Vanderbilt University Medical Center will participate in a new federal initiative aimed at improving the use of polygenic risk scores (PRS) to predict complex diseases in diverse populations.
This week the National Institutes of Health (NIH) announced it will fund grants totaling $38 million over five years to establish and support a PRS Diversity Consortium. VUMC researchers will co-lead two of the consortium’s six PRS centers.
Polygenic risk scores provide a genetic estimate of disease risk. Because most PRS were developed using data from European ancestry study samples, they perform poorly in predicting disease risk when applied to other racial and ethnic groups.
Nancy Cox, PhD, the Mary Phillips Edmonds Gray Professor of Genetics and director of the Vanderbilt Genetics Institute, will co-direct one of the centers with Yun Li, PhD, at the University of North Carolina at Chapel Hill, and Alexander Reiner, MD, at the Fred Hutchinson Cancer Research Center in Seattle.

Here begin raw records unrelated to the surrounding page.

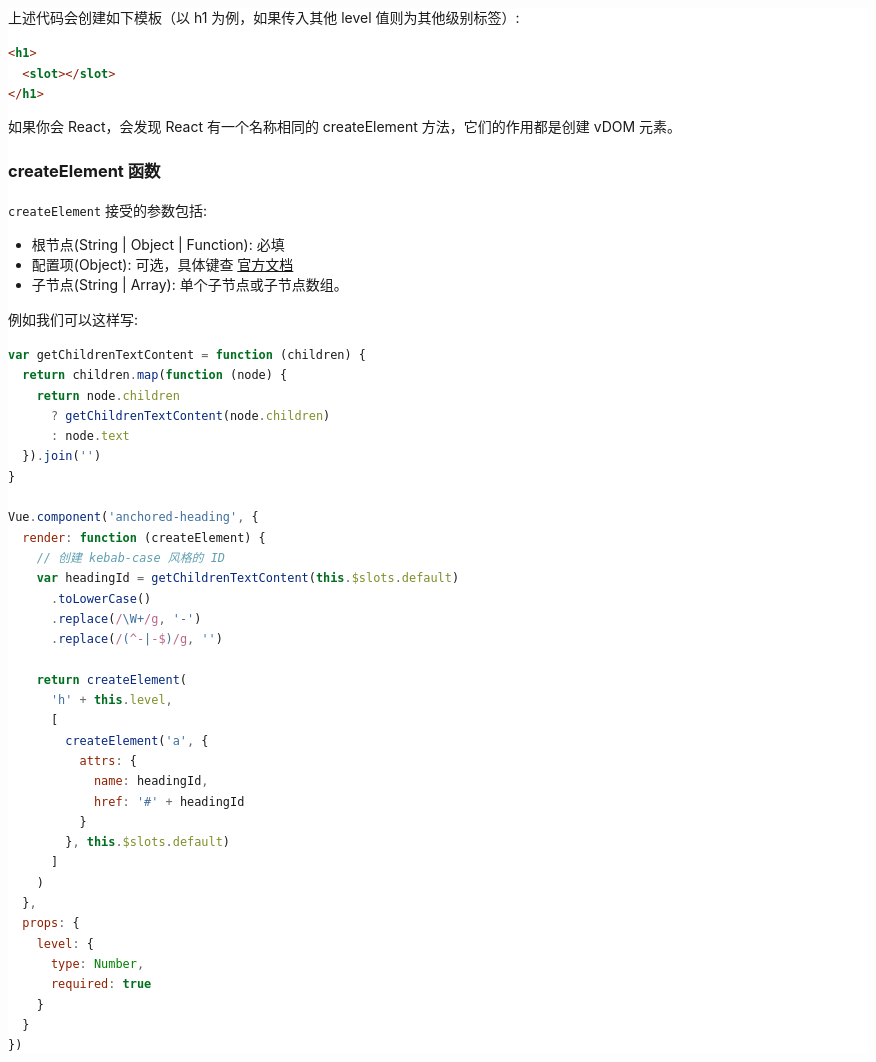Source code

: 
上述代码会创建如下模板（以 h1 为例，如果传入其他 level 值则为其他级别标签）:

```html
<h1>
  <slot></slot>
</h1>
```

<p class="discuss">如果你会 React，会发现 React 有一个名称相同的 createElement 方法，它们的作用都是创建 vDOM 元素。</p>

### createElement 函数

`createElement` 接受的参数包括:
- 根节点(String | Object | Function): 必填
- 配置项(Object): 可选，具体键查 [官方文档](https://v2.cn.vuejs.org/v2/guide/render-function.html#%E6%B7%B1%E5%85%A5%E6%95%B0%E6%8D%AE%E5%AF%B9%E8%B1%A1)
- 子节点(String | Array): 单个子节点或子节点数组。

例如我们可以这样写:

```js
var getChildrenTextContent = function (children) {
  return children.map(function (node) {
    return node.children
      ? getChildrenTextContent(node.children)
      : node.text
  }).join('')
}

Vue.component('anchored-heading', {
  render: function (createElement) {
    // 创建 kebab-case 风格的 ID
    var headingId = getChildrenTextContent(this.$slots.default)
      .toLowerCase()
      .replace(/\W+/g, '-')
      .replace(/(^-|-$)/g, '')

    return createElement(
      'h' + this.level,
      [
        createElement('a', {
          attrs: {
            name: headingId,
            href: '#' + headingId
          }
        }, this.$slots.default)
      ]
    )
  },
  props: {
    level: {
      type: Number,
      required: true
    }
  }
})
```
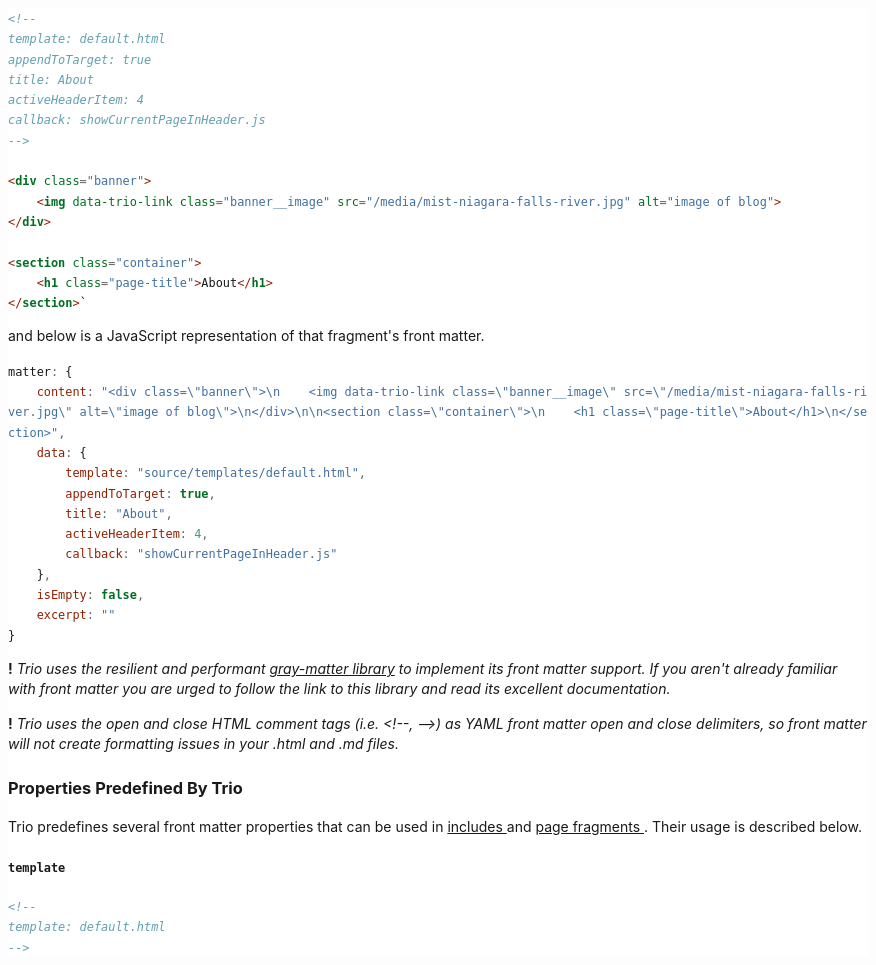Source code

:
```html
<!--
template: default.html
appendToTarget: true
title: About
activeHeaderItem: 4
callback: showCurrentPageInHeader.js
-->

<div class="banner">
    <img data-trio-link class="banner__image" src="/media/mist-niagara-falls-river.jpg" alt="image of blog">
</div>

<section class="container">
    <h1 class="page-title">About</h1>
</section>`
```

and below is a JavaScript representation of that fragment's front matter.

```js
matter: {
    content: "<div class=\"banner\">\n    <img data-trio-link class=\"banner__image\" src=\"/media/mist-niagara-falls-river.jpg\" alt=\"image of blog\">\n</div>\n\n<section class=\"container\">\n    <h1 class=\"page-title\">About</h1>\n</section>",
    data: {
        template: "source/templates/default.html",
        appendToTarget: true,
        title: "About",
        activeHeaderItem: 4,
        callback: "showCurrentPageInHeader.js"
    },
    isEmpty: false,
    excerpt: ""
}
```

__!__ _Trio uses the resilient and performant [gray-matter library](https://github.com/jonschlinkert/gray-matter) to implement its front matter support. If you aren't already familiar with front matter you are urged to follow the link to this library and read its excellent documentation._

__!__ _Trio uses the open and close HTML comment tags (i.e. &lt;!--, --&gt;) as YAML front matter open and close delimiters, so front matter will not create formatting issues in your .html and .md files._

### Properties Predefined By Trio

Trio predefines several front matter properties that can be used in [ includes ](#includes) and [ page fragments ](#page-fragments). Their usage is described below.

#### `template`

```html
<!--
template: default.html
-->
```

Maggie Ng, PhD, associate professor of Medicine in the Division of Genetic Medicine at VUMC, will co-lead another center with Josep Mercader, PhD, and Alisa Manning, PhD, at the Broad Institute of MIT and Harvard in Cambridge, Massachusetts.

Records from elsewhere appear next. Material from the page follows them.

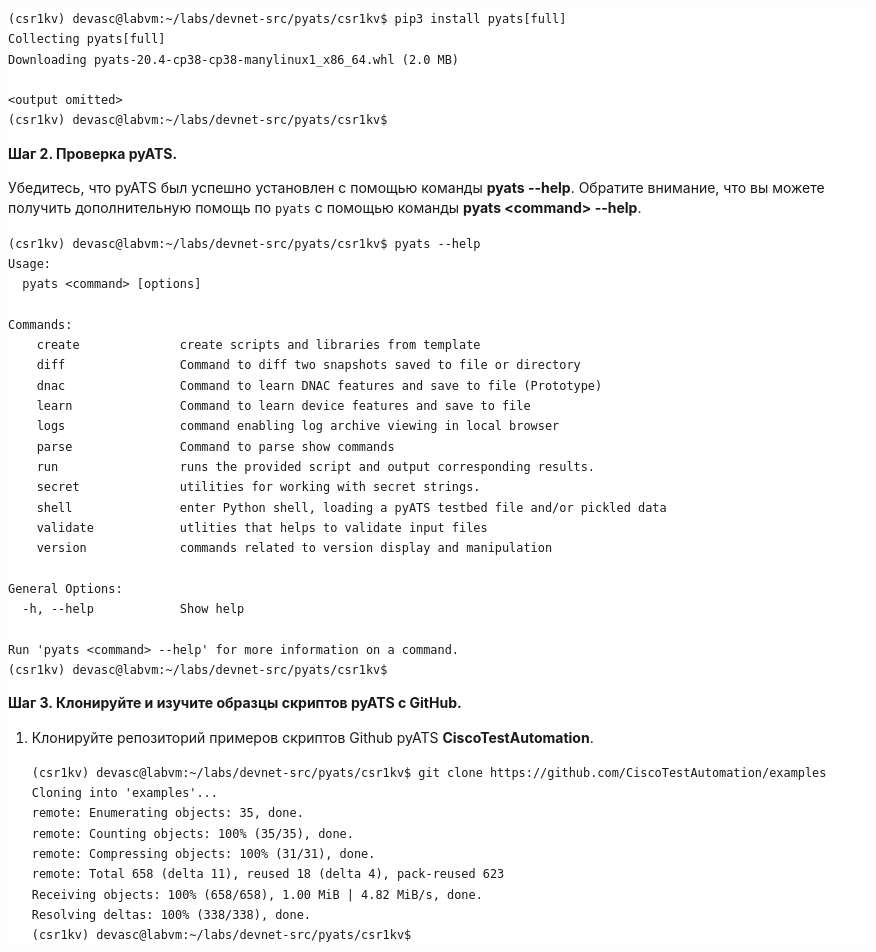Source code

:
 ```
(csr1kv) devasc@labvm:~/labs/devnet-src/pyats/csr1kv$ pip3 install pyats[full]
Collecting pyats[full]
Downloading pyats-20.4-cp38-cp38-manylinux1_x86_64.whl (2.0 MB)

<output omitted>
(csr1kv) devasc@labvm:~/labs/devnet-src/pyats/csr1kv$
```

**Шаг 2. Проверка pyATS.**

Убедитесь, что pyATS был успешно установлен с помощью команды **pyats --help**. Обратите внимание, что вы можете получить дополнительную помощь по `pyats` с помощью команды **pyats \<command\> --help**.

```
(csr1kv) devasc@labvm:~/labs/devnet-src/pyats/csr1kv$ pyats --help
Usage:
  pyats <command> [options]

Commands:
    create              create scripts and libraries from template
    diff                Command to diff two snapshots saved to file or directory
    dnac                Command to learn DNAC features and save to file (Prototype)
    learn               Command to learn device features and save to file
    logs                command enabling log archive viewing in local browser
    parse               Command to parse show commands
    run                 runs the provided script and output corresponding results.
    secret              utilities for working with secret strings.
    shell               enter Python shell, loading a pyATS testbed file and/or pickled data
    validate            utlities that helps to validate input files
    version             commands related to version display and manipulation

General Options:
  -h, --help            Show help

Run 'pyats <command> --help' for more information on a command.
(csr1kv) devasc@labvm:~/labs/devnet-src/pyats/csr1kv$
```

**Шаг 3. Клонируйте и изучите образцы скриптов pyATS с GitHub.**

1.  Клонируйте репозиторий примеров скриптов Github pyATS **CiscoTestAutomation**.

    ```
    (csr1kv) devasc@labvm:~/labs/devnet-src/pyats/csr1kv$ git clone https://github.com/CiscoTestAutomation/examples
    Cloning into 'examples'...
    remote: Enumerating objects: 35, done.
    remote: Counting objects: 100% (35/35), done.
    remote: Compressing objects: 100% (31/31), done.
    remote: Total 658 (delta 11), reused 18 (delta 4), pack-reused 623
    Receiving objects: 100% (658/658), 1.00 MiB | 4.82 MiB/s, done.
    Resolving deltas: 100% (338/338), done.
    (csr1kv) devasc@labvm:~/labs/devnet-src/pyats/csr1kv$
    ```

“We focus largely on quantitative biomarkers of disease that are commonly measured for understanding disease risks and progression, mostly blood-based measures and those related to inflammatory biology,” Cox said.
“We also have a focus on developing and testing PRS in diverse populations,” she added, because disproportionate numbers of people from minority populations in the United States fall outside the “normal” reference ranges.
The VUMC-Broad Institute collaboration will work on improving the PRS prediction of diabetes and its complications, which Ng called one of the greatest global health challenges of the 21st century.
The center’s multi-disciplinary team will aggregate and analyze data from genome-wide association studies of more than 1.8 million individuals with type 1 and type 2 diabetes, gestational diabetes and glycemia-related complications, 35% of whom are non-European.
VUMC’s biobank, called BioVU, will be an important resource because it contains a large number of genome-wide genotypes from diverse samples including African Americans and Hispanics.
VUMC also maintains for research purposes electronic health records of people who donated blood and other biological samples to BioVU, but from which all information that could identify them has been deleted.
These tools and data will help researchers improve the PRS prediction of diabetes and its progression “in a setting where dramatic racial, ethnic and socioeconomic disparities exist,” Ng said.
Improved prediction of diabetes, in turn, “can inform more efficient and targeted preventive strategies within health care systems and across ethnically diverse populations and advance precision care,” she said.
The National Human Genome Research Institute (NHGRI), part of NIH, will fund five awards for $33 million, while the National Cancer Institute will fund one award for $5 million.